Items listed in a dataset:
- Opening Delimiter -

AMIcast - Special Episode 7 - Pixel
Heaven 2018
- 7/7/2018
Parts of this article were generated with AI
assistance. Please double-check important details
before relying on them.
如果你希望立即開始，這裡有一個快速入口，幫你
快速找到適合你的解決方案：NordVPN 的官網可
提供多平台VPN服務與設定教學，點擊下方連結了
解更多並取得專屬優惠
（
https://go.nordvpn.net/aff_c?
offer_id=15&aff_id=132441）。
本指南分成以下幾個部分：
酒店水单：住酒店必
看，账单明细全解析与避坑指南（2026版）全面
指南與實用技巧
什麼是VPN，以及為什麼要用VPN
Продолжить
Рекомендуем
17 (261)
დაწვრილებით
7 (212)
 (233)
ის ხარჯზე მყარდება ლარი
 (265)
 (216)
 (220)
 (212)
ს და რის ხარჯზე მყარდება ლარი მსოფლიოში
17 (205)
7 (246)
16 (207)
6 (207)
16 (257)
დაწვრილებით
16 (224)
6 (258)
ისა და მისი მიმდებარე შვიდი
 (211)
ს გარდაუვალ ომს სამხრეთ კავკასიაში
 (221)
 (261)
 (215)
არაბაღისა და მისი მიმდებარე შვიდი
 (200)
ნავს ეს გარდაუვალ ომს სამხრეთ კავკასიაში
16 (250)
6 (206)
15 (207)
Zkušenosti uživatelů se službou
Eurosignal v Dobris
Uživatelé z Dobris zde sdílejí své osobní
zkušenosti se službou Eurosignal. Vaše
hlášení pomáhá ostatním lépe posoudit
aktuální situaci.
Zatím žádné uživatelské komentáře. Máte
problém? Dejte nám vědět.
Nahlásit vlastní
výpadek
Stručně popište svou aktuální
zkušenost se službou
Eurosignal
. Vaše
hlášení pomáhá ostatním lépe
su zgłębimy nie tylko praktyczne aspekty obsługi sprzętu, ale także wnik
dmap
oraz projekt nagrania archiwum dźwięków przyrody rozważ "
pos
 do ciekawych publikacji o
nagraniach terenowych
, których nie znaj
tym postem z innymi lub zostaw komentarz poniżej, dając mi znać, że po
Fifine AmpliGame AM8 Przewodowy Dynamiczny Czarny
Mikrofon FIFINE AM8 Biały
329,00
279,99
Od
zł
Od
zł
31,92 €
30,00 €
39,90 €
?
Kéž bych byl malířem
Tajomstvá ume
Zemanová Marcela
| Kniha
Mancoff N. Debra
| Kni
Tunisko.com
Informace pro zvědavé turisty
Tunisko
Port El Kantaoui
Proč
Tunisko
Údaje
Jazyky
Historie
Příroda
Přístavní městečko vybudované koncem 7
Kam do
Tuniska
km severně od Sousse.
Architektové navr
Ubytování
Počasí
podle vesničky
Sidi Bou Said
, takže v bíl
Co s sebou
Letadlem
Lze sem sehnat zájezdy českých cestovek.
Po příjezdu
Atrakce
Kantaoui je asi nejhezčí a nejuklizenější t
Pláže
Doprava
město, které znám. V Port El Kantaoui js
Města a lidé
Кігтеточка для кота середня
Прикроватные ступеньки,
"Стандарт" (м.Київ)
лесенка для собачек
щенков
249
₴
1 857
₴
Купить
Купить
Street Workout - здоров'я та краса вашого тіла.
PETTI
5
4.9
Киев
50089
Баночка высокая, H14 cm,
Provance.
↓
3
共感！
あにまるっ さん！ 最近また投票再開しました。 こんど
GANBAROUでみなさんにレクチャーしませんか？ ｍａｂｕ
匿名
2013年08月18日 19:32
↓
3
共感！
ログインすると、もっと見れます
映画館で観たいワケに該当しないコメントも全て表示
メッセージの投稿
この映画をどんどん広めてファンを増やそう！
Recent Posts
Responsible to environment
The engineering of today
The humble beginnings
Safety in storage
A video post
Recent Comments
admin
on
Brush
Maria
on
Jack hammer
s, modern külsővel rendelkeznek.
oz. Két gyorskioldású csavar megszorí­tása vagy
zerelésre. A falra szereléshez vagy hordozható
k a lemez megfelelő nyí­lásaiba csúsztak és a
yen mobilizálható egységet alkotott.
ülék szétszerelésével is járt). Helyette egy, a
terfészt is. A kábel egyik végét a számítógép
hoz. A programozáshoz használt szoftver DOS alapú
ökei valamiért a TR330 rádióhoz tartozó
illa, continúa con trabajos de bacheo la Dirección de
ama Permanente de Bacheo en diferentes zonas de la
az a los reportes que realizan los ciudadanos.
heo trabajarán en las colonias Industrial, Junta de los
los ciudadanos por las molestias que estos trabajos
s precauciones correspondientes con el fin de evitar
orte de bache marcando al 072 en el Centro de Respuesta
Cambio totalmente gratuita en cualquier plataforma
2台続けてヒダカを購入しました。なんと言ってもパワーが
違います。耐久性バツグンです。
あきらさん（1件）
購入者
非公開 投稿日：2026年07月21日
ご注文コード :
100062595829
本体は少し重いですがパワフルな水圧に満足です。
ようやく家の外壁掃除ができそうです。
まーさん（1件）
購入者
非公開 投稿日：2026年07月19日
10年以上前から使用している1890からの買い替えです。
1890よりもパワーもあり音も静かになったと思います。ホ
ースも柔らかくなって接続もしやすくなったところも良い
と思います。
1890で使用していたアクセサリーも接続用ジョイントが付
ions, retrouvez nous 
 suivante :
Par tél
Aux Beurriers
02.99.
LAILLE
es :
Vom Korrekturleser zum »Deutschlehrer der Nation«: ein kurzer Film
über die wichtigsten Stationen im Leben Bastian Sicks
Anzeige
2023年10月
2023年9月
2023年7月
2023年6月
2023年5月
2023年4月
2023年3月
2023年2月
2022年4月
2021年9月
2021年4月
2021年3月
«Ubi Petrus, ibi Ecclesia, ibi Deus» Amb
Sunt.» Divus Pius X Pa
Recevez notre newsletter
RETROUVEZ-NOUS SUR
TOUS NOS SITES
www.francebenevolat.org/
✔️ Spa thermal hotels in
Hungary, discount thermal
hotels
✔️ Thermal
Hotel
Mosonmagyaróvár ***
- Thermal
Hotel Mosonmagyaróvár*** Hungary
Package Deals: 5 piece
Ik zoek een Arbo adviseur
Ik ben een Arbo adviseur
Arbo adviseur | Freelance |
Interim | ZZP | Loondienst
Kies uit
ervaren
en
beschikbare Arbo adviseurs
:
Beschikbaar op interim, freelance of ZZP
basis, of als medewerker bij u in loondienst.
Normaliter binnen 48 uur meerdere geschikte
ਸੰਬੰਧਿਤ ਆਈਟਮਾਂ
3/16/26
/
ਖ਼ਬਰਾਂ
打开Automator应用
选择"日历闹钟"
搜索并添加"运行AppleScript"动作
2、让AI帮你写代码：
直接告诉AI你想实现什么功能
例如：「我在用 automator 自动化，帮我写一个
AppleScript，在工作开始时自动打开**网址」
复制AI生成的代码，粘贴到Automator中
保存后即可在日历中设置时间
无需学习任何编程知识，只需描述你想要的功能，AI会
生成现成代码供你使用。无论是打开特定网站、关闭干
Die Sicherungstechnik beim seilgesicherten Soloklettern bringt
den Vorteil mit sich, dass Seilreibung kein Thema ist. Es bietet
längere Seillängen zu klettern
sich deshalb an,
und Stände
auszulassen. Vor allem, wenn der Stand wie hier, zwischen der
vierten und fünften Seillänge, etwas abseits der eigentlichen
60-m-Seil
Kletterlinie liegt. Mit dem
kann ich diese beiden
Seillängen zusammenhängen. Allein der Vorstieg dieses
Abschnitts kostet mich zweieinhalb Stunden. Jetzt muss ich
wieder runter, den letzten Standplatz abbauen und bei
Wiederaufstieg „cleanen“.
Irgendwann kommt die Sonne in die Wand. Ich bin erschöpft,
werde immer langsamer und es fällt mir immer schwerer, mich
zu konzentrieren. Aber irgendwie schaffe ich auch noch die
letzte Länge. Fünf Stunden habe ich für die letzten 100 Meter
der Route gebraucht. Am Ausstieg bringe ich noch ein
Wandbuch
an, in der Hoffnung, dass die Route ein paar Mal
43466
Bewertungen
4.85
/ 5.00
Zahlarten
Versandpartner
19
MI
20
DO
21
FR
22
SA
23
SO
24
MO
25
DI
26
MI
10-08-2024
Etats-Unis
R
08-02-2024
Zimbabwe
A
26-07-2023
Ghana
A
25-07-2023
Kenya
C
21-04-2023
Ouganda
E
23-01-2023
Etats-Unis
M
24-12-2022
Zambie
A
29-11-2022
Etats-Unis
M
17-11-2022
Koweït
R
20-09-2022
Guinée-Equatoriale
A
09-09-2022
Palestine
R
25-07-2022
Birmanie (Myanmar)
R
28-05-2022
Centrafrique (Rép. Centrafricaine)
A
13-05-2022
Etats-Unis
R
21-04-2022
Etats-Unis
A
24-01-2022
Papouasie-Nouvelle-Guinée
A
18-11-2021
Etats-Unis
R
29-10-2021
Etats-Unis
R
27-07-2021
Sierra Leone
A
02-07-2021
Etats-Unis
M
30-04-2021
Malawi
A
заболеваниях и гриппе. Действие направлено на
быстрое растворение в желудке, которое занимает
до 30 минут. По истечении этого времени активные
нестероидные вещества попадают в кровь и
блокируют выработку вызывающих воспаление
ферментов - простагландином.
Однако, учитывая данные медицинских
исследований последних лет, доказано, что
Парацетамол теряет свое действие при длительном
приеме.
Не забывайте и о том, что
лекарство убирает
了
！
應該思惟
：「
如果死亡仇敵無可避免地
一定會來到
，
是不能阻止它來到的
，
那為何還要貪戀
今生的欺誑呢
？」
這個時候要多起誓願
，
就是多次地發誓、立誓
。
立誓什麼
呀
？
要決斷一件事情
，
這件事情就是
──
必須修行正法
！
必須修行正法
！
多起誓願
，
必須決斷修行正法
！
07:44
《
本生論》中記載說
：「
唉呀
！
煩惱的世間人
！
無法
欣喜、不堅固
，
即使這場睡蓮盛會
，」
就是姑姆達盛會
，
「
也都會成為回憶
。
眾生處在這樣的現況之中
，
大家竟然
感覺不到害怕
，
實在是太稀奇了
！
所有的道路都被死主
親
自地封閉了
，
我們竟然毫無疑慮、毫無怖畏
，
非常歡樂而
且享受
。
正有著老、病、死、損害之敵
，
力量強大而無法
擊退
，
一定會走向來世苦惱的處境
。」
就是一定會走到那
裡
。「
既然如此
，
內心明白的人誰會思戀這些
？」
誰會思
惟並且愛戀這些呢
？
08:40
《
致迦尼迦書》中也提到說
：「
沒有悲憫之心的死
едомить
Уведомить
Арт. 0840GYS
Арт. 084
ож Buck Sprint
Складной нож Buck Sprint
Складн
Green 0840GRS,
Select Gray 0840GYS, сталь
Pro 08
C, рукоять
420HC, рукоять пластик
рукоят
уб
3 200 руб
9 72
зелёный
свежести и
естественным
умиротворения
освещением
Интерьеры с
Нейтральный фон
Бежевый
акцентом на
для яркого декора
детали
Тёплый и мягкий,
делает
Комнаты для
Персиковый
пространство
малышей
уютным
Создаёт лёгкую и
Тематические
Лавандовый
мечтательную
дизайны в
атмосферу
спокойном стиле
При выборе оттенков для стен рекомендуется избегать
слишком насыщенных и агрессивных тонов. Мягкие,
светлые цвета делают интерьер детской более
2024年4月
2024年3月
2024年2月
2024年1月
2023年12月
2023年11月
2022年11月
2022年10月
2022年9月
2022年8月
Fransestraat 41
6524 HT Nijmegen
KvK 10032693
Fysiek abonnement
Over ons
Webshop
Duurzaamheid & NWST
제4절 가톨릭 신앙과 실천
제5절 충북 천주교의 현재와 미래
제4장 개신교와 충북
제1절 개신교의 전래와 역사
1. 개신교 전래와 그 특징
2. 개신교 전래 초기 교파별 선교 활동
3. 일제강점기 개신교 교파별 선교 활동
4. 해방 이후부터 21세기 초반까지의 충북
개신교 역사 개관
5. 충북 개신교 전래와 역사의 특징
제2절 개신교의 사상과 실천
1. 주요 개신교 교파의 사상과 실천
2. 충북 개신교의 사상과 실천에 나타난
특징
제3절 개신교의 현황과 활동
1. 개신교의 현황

- Closing Delimiter -

- [Problem to solve]
Among the lines above, return those that hold the word "Arbo".

- [Response to the exercise]
Ik zoek een Arbo adviseur
Ik ben een Arbo adviseur
Arbo adviseur | Freelance |
beschikbare Arbo adviseurs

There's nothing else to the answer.